_Work order:_ Identify every line in the records below that contains the word "activities", and copy each of those lines.

_Saved entries:_
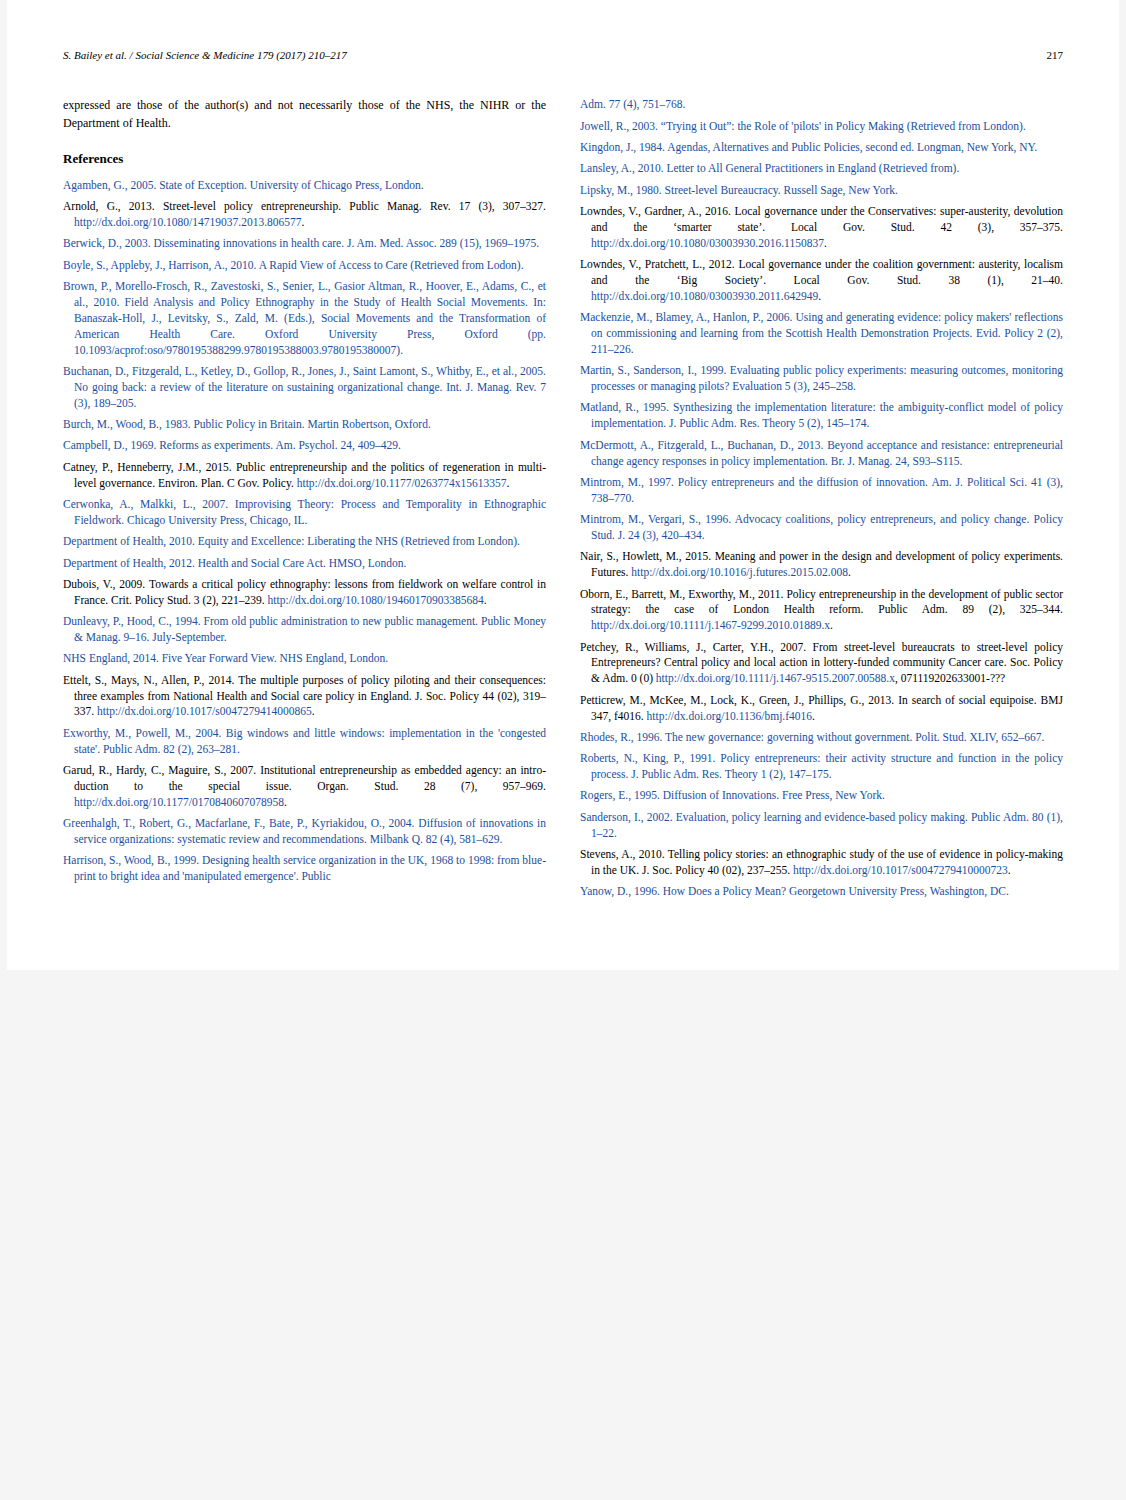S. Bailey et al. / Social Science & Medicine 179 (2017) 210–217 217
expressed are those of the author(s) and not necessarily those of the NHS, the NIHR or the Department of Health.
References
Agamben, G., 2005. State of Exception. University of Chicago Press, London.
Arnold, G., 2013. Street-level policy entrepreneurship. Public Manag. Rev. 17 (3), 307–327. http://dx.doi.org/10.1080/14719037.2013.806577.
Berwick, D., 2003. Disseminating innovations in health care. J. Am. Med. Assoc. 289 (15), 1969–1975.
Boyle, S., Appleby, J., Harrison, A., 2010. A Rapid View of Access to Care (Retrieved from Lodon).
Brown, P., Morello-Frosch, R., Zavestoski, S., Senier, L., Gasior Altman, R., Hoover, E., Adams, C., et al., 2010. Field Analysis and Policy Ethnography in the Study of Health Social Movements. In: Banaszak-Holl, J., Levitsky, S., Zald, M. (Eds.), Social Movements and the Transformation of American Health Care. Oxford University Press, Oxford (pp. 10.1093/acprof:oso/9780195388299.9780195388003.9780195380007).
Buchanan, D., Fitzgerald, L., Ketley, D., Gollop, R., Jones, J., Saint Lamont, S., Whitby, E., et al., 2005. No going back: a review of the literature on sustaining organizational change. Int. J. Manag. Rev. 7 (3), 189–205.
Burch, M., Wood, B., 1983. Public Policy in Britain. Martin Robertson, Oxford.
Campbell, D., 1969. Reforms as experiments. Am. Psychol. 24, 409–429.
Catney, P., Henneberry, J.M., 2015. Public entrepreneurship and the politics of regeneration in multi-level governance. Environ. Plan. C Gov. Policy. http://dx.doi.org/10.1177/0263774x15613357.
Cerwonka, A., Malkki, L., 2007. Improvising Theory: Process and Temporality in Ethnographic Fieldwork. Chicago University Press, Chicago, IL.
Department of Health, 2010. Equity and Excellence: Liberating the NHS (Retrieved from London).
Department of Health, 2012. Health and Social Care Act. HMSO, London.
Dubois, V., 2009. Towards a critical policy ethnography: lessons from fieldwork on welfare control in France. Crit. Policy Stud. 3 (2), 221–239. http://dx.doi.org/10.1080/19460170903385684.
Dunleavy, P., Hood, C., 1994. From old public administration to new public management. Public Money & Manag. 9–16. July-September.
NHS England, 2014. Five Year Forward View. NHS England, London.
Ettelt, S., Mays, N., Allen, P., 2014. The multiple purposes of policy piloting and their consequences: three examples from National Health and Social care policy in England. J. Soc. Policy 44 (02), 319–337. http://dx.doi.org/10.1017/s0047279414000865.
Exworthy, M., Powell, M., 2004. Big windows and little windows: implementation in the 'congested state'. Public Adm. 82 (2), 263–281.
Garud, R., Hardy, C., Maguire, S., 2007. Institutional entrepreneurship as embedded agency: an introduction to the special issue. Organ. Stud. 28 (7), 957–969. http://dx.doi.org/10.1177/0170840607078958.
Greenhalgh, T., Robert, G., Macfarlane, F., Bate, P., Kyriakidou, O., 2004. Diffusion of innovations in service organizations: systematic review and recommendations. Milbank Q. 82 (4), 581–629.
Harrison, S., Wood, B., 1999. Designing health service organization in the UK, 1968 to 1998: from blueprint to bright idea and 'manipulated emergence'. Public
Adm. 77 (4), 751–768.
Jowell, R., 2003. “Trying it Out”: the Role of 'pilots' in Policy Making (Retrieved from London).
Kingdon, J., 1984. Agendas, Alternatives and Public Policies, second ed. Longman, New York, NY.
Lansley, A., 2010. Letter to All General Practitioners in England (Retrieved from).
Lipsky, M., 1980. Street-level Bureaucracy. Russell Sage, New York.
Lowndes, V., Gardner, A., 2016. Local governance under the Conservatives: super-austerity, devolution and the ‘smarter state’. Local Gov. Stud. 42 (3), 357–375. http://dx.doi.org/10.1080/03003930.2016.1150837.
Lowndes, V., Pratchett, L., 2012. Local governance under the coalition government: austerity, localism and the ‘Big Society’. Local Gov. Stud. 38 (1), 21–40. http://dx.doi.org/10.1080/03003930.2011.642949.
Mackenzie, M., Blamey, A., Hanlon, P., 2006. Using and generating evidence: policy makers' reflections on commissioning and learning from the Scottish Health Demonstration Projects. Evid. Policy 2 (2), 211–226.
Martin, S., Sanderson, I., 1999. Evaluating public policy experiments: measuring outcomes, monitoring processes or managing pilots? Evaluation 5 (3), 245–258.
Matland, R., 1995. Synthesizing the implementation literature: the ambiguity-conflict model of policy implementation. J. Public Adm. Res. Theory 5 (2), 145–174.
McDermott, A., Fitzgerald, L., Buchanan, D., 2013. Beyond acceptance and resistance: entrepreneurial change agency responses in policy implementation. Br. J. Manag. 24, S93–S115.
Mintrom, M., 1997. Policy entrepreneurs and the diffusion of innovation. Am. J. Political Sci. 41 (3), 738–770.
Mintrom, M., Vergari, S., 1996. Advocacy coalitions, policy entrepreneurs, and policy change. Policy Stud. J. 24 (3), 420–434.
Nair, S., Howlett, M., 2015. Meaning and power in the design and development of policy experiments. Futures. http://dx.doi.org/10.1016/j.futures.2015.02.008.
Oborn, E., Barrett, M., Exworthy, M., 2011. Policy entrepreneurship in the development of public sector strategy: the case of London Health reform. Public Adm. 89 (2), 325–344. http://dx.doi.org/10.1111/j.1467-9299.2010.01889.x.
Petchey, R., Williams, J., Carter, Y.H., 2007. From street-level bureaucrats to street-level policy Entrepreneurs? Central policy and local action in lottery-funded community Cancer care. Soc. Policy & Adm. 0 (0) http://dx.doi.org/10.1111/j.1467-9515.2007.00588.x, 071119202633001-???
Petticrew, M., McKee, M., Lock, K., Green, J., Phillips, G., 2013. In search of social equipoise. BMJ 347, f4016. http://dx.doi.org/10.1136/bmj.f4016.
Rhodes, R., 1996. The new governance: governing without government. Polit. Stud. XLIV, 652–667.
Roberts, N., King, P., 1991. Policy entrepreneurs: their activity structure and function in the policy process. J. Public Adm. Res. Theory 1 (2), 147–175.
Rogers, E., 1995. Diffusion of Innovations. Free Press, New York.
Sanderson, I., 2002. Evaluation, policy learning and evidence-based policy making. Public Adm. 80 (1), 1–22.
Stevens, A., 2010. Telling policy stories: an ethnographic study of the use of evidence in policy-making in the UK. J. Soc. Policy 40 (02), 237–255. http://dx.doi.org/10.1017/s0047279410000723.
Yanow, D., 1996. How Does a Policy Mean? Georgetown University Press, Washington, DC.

==

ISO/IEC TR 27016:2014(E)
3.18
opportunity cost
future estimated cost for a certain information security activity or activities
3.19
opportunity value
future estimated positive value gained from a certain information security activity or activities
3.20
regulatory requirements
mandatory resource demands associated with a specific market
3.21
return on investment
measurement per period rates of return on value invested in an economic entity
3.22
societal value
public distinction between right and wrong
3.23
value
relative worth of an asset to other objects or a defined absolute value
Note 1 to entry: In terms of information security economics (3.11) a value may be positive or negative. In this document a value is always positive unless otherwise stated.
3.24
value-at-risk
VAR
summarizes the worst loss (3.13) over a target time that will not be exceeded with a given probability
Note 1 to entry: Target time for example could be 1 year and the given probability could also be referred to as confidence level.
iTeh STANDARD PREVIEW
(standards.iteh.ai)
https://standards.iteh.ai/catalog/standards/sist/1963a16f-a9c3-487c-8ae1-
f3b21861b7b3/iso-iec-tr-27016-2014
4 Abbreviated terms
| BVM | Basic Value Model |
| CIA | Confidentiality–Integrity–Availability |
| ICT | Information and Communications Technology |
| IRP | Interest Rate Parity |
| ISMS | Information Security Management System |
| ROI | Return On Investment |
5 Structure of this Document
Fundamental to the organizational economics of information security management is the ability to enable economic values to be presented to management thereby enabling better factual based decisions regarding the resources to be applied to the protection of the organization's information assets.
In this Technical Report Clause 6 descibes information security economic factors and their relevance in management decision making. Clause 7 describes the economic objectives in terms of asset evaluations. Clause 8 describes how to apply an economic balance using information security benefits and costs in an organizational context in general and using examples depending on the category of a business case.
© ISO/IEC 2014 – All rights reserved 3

_The completed task:_
future estimated cost for a certain information security activity or activities
future estimated positive value gained from a certain information security activity or activities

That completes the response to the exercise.